Künstler | Nick Cave & The Bad Seeds | |
EP | Distant Sky – Live In Copenhagen | |
Label | Bad Seed Ltd. | |
Erscheinungsjahr | 2018 | |
Bewertung |
Begeisterte Kritiken haben Nick Cave & The Bad Seeds für ihre mittlerweile abgeschlossene Welttournee zum Album Skeleton Tree erhalten. Vielleicht ist es das dadurch bestätigte eigene Gefühl, gerade gut in Form zu sein, das hinter der Idee steckt, einen kleinen Ausschnitt daraus jetzt auch als Tonträger (limitiertes Vinyl und Download) zu veröffentlichen. Die EP Distant Sky enthält vier Lieder vom Konzert aus der Royal Arena in Kopenhagen aus dem Oktober 2017. Es ist eine knappe halbe Stunde, aber sie könnte kaum intensiver sein: Man hört, und zwar in jedem Lied, förmlich das Handtuch, das Nick Cave am Ende eines Songs braucht und das dann auch auf dem EP-Cover sein Gesicht bedeckt.
Jubilee Street eröffnet den Reigen. Klavier, Gitarre und Bass sind zu Beginn vor allem darauf aus, möglichst viel Raum für Nick Caves Stimme zu lassen, die nach der ersten Strophe dann auch gleich einen Jauchzer aus dem Publikum erntet. Dieses Gefühl unfassbaren Glücks, den Meister leibhaftig erleben zu können, wird selbst in einem so kurzen Ausschnitt des Konzerts immer wieder spürbar. Dass eine Show von Nick Cave für so viele im Saal ein so besonderer Abend werden soll, egal ob sie zum ersten Mal diese Erfahrung machen oder schon seit Jahrzehnten treue Fans sind, ist offenkundig – und Nick Cave, Warren Ellis, Martyn Casey, Thomas Wydler, Jim Sclavunos, George Vjestica und Larry Mullins auf der Bühne scheinen diese Entschlossenheit zu teilen.

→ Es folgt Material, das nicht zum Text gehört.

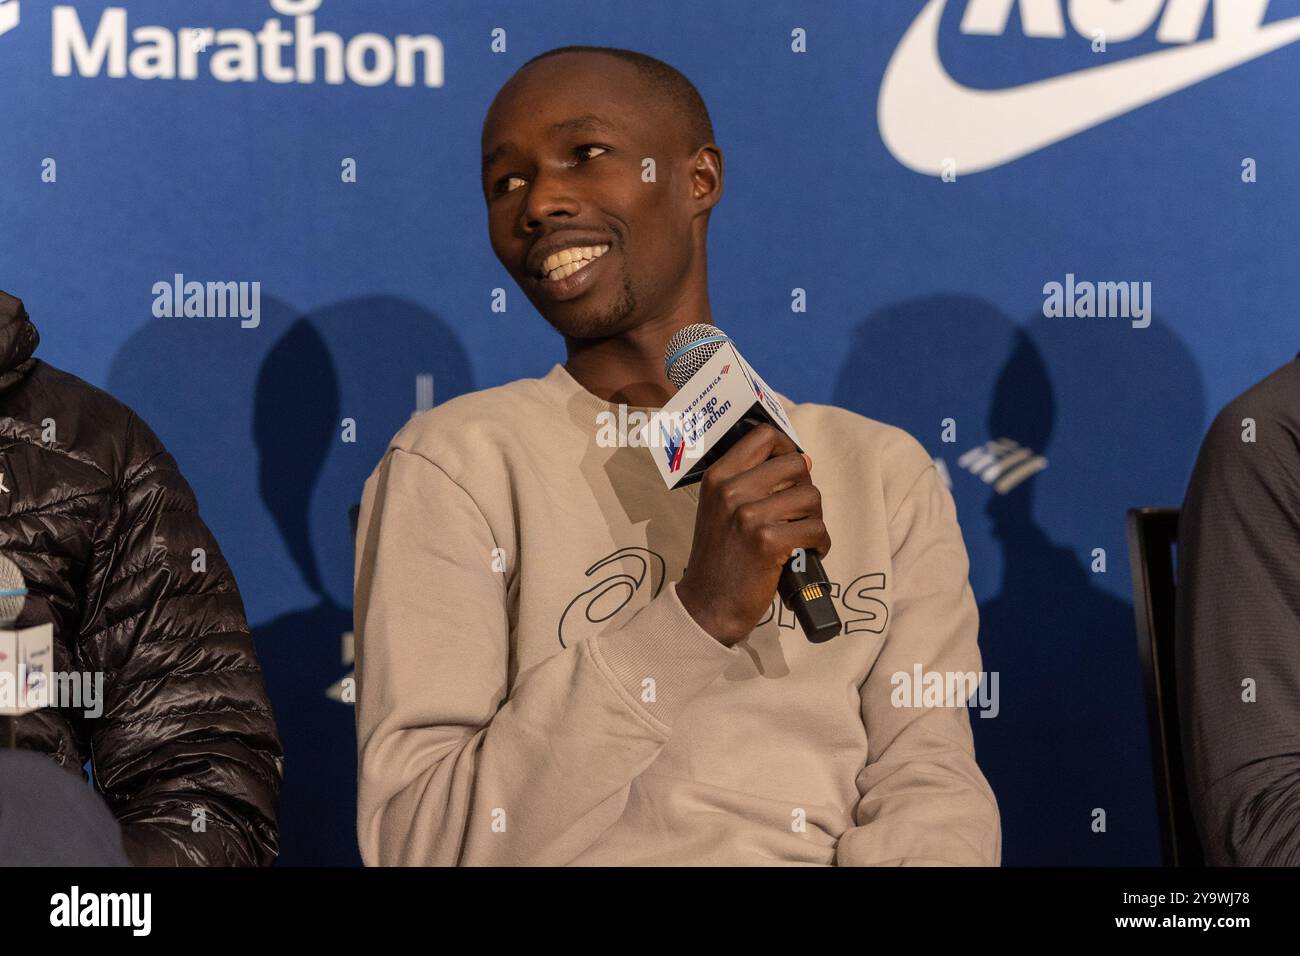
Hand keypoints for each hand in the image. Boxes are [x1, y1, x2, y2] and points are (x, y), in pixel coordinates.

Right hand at [676, 423, 829, 645]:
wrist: (708, 604)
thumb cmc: (720, 556)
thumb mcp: (718, 507)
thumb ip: (747, 481)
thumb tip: (800, 460)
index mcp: (719, 476)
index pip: (765, 436)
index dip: (788, 448)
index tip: (791, 471)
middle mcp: (731, 490)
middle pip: (797, 464)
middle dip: (806, 489)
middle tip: (797, 513)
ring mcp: (748, 515)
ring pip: (811, 497)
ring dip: (814, 519)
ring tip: (799, 535)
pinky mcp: (768, 542)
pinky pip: (816, 529)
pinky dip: (819, 544)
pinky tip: (806, 553)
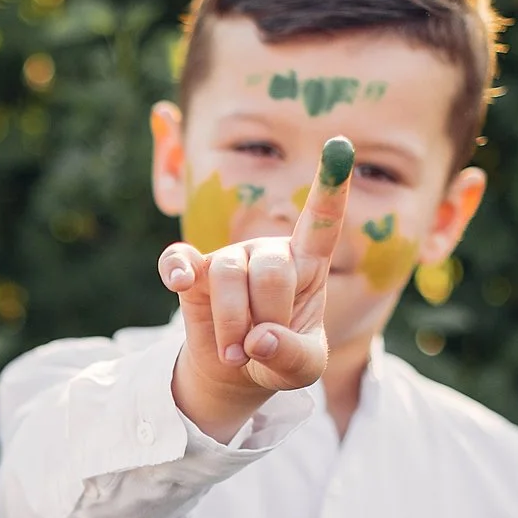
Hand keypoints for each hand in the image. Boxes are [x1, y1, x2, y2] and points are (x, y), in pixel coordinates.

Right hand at [162, 136, 353, 436]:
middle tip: (260, 348)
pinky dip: (178, 268)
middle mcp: (268, 250)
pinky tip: (182, 281)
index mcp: (308, 262)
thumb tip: (258, 339)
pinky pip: (179, 259)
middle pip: (271, 269)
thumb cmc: (278, 358)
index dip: (330, 188)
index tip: (339, 146)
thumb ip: (292, 356)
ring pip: (231, 276)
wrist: (234, 371)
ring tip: (235, 354)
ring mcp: (229, 258)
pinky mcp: (192, 273)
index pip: (322, 221)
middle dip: (269, 317)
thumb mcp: (304, 369)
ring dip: (233, 325)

„Yeah, I’m transforming, I’m vibrating, look at me now“, singt Cave am Ende des Lieds. Das sollte natürlich das Motto jedes aufrechten Frontmanns sein. Bei der dritten Wiederholung bricht der Song aus sich selbst heraus, diese Eruption einer hörbar zerstörerischen Kraft ist nicht so sehr ein Vulkanausbruch oder Erdbeben oder Wirbelsturm, sondern gleicht einem Mexican Standoff. Das folgende Distant Sky wird ein Duett mit Elsa Torp, es erklingen zunächst nur Bass, Vibraphone und die beiden Stimmen. „Let us go now, my only companion / set out for the distant sky“, lautet der Aufruf darin. Die Sopranistin klingt, als würde sie wirklich davonschweben, während Cave nicht widerwillig folgt, aber doch ahnend, dass ihn am Ziel dieses gemeinsamen Ausbruchs nichts Gutes erwartet. Noch mehr als in der Studioversion kann man hier ahnen, dass mit diesem Verschwinden vielleicht der Tod gemeint ist, das Platzmachen für die nächste Generation.
Passend zu diesem Gedanken folgt Mercy Seat. Klavier und akustische Gitarre machen den Auftakt, Bass und Schlagzeug schleichen sich dann förmlich hinein. Nach und nach straft jeder fiebrige, verzweifelte Ton die Aussage „And I’m not afraid to die“ Lügen, die der Todeskandidat, in dessen Rolle Nick Cave hier schlüpft, uns und sich selbst weismachen will. Den Abschluss von Distant Sky macht From Her To Eternity, als Titelsong des ersten Bad-Seeds-Albums ein innig geliebter Klassiker für viele Fans, auf den in Kopenhagen auch Cave unverkennbar große Lust hat: „I want to tell you about a girl, whoo“, kündigt er das Lied an. Was in den folgenden neun Minuten passiert, ist wie eine Zusammenfassung des Talents dieser Band, ebenso wie die Quintessenz eines Rockkonzerts: Spannung, Spektakel, Theater. Es ist hörbar Inszenierung und hat doch eine Intensität, die auf eine Verbindung zu etwas verweist, das echt, schmerzhaft, wahr und persönlich ist. Famos.